‘Mullineux Wines, South Africa, visit Piedmont’s finest, Italy’
Author: David Berry Green
Back in early October I was treated to a visit from one of South Africa’s bright young gems, Mullineux Wines, Swartland: Chris, Andrea and their first born John (‘JZ’). This is their account.
After a somewhat long and difficult trip from Amsterdam (visa issues- it’s not easy travelling as a South African sometimes!), my wife Andrea, son John and I finally found ourselves winding up the road to Serralunga on an appropriately cool and misty evening. We arrived thirsty and excited – perfect for the two-day introductory experience our kind host had arranged for us in Barolo and Barbaresco. I had been to Piedmont once before, years ago while still at University, and most of our European time has been spend in the vineyards of France and Spain, so this was to be a massive learning experience into a terroir and grape variety foreign to the three of us.
Day one was spent in Barbaresco, and first up was a visit with the husband and wife team of Theobaldo and Maria Rivella. The Rivella’s produce just one wine, their Montestefano Barbaresco, and Theobaldo first took us to visit his Montestefano vineyard that lies just next to his cellar. From a viticultural point of view it was interesting to note what a large canopy the Barbareschi employ, but as Theobaldo explained they need all the leaves they can get to properly ripen Nebbiolo, especially in this almost marginal climate! The Rivella’s produce wine on a small scale, and clearly do everything themselves (including digging out and building the bottle store under their house!). Their wine has a lovely purity and intensity to it, and is firm and tight, but fresh and giving at the same time. Wonderful stuff!

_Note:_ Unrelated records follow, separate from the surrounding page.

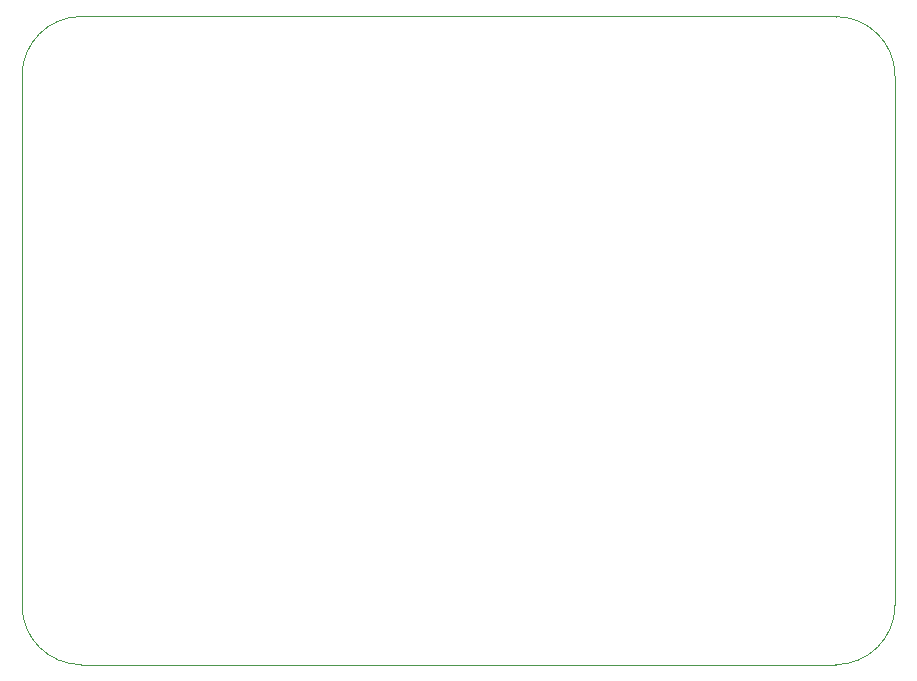
<source format=gbr>
%TF.GenerationSoftware,Altium Limited,Altium Designer,20.1.12 (249)*%
G04 Layer_Color=0*
%FSLAX26Y26*%
%MOIN*%
%TF.SameCoordinates,71B6AE89-9338-4103-9D56-E4713A122201*%
%TF.FilePolarity,Positive*%
%TF.FileFunction,Profile,NP*%
%TF.Part,Single*%
G01*
G75*
%TA.AperFunction,Profile*%
%ADD15C,0.001000*%
D15*
X5197Y202754D02*
G03*
X203082Y4868I197885J0D01*
G01*
Y5000D01*
X2718316Y5000D01*
X2717332Y5000D01*
D02*
G03*
X2915215Y202884I0J197883D01*
G01*
X2915362Y202646D01*
X2915354Y1967233D01*
Y1967232D01*
D02*
G03*
X2717434Y2165152I-197920J0D01*
G01*
Y2165354D01*
X203286D01*
Y2165527D01*
D02*
G03*
X5197Y1967437I0J-198090D01*
G01*
Y1967437D01*
X5197Y202754D01*
%TF.MD5,e17989abb4567eaa23c6b1eaa849b5c8*%
M02*

</source>
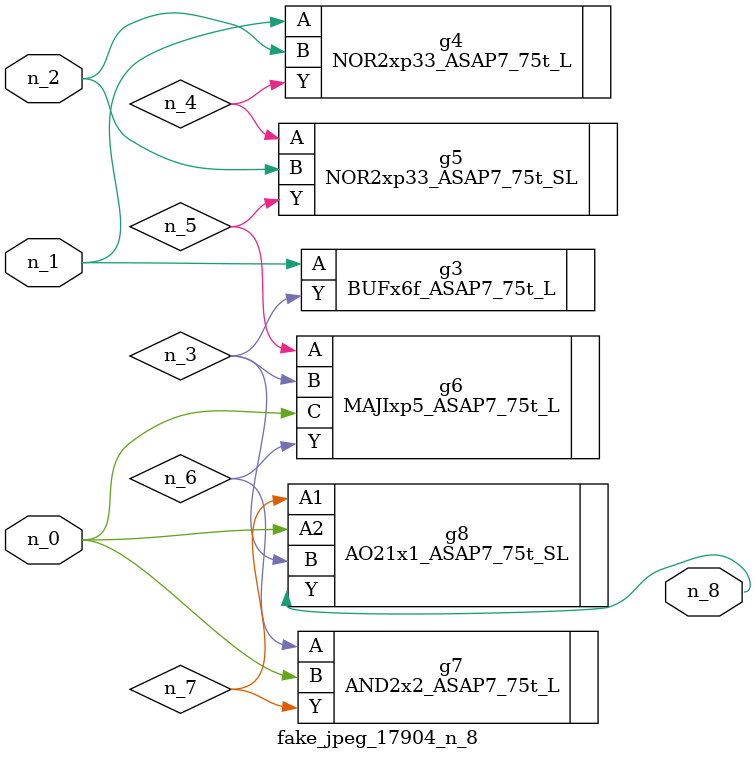
<source format=v>
module fake_jpeg_17904_n_8 (n_0, n_2, n_1, n_8);

input n_0;
input n_2;
input n_1;

output n_8;

wire n_3;
wire n_4;
wire n_6;
wire n_5;
wire n_7;

BUFx6f_ASAP7_75t_L g3 ( 
.A(n_1),
.Y(n_3)
);

NOR2xp33_ASAP7_75t_L g4 ( 
.A(n_1),
.B(n_2),
.Y(n_4)
);

NOR2xp33_ASAP7_75t_SL g5 ( 
.A(n_4),
.B(n_2),
.Y(n_5)
);

MAJIxp5_ASAP7_75t_L g6 ( 
.A(n_5),
.B(n_3),
.C(n_0),
.Y(n_6)
);

AND2x2_ASAP7_75t_L g7 ( 
.A(n_6),
.B(n_0),
.Y(n_7)
);

AO21x1_ASAP7_75t_SL g8 ( 
.A1(n_7),
.A2(n_0),
.B(n_3),
.Y(n_8)
);


endmodule
</source>
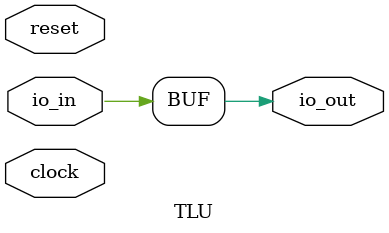
<source format=sv>
module TLU(	// src/main/scala/empty/Add.scala:157:7
  input  clock,	// src/main/scala/empty/Add.scala:157:7
         reset,	// src/main/scala/empty/Add.scala:157:7
         io_in,	// src/main/scala/empty/Add.scala:158:14
  output io_out	// src/main/scala/empty/Add.scala:158:14
);

  assign io_out = io_in;	// src/main/scala/empty/Add.scala:157:7
endmodule


</source>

After an animated discussion on truffle hunting (I think we got Theobaldo to tell us where his best truffle hunting spot is… but will we ever know for sure??), we headed to Luca Roagna, on the other side of Barbaresco.
After the longer than anticipated visit in the morning, we were a bit late, but there was no need to feel we were actually inconveniencing Luca. He clearly has bigger things on his mind! Once again the visit started in the vineyards, with an explanation of their natural approach to farming and winemaking. Speaking to Luca, it quickly became evident that Roagna is a family that has great respect for the traditions of their region, and this philosophy flows straight into their wines, where they are experimenting with 3 month (and longer!) macerations as their forbearers did. Otherwise, the winemaking is simple and intuitive, and the wines were naturally very subtle, with a thread of elegance threaded through their structure. It is easy to see why David likes these wines so much. Mid way through our tasting we realized we were starving and took a break to have lunch in Barbaresco, followed of course with an impromptu visit to the Produttori del Barbaresco (the local Co-Operative) before heading back to Roagna to taste (and buy!) their fascinating white wine.
Enough for one day though, and we headed back to Serralunga to unwind before lovely dinner at ristorante Castello with David, Luca, Davide Rosso and Maria Theresa Mascarello.
Day two was spent in Barolo, and started with a visit to the incredibly grounded Maria-Theresa Mascarello, of Bartolo Mascarello. It is always so humbling to visit a winery with such pedigree and history, and especially to be received in the open manner of Maria-Theresa. Her wines have incredible complexity, but what sets them apart is their sophistication and class. Maria-Theresa is somebody completely at home with her place in the winemaking world, and this shows in her highly confident wines.
Another superb lunch of incredible anti-pasti was followed by a visit to Davide Rosso of Giovanni Rosso. Fortunately (for us!) Davide was having labeling machine problems, and could take us for a visit to proudly show us his vineyards before returning to the cellar to taste his polished, structured wines. Davide is young and ambitious, and it will be interesting to follow this winery into the future.
Though each of these four wineries are different in their approach, each gave us a clear insight into the region, and together gave a superb feeling for Piedmont as a whole! David is putting a brilliant portfolio together.
That evening was our last, and we ended up at the delicious Castello ristorante in Serralunga once again for dinner with the gang – David, Luca, Maria-Theresa and Davide. This time the wines were a range of Montalcino’s David brought along, and it was fascinating to taste these blind with a group of open-minded Piedmontese winemakers. Lots of compliments…. Something my French winemaking friends might struggle to do.
Next morning we wound out of hilly region, our lives and bellies much enriched. Thanks David!
Mullineux Wines have just released their much anticipated inaugural vintage, a pair of wines from the leading Swartland region of South Africa: a 2008 White that blends Chenin Blanc with Clairette and Viognier in a Alsace-cum-Rhône fashion, and a 2008 Syrah that boasts the thrill of Crozes-Hermitage with a tad more sun.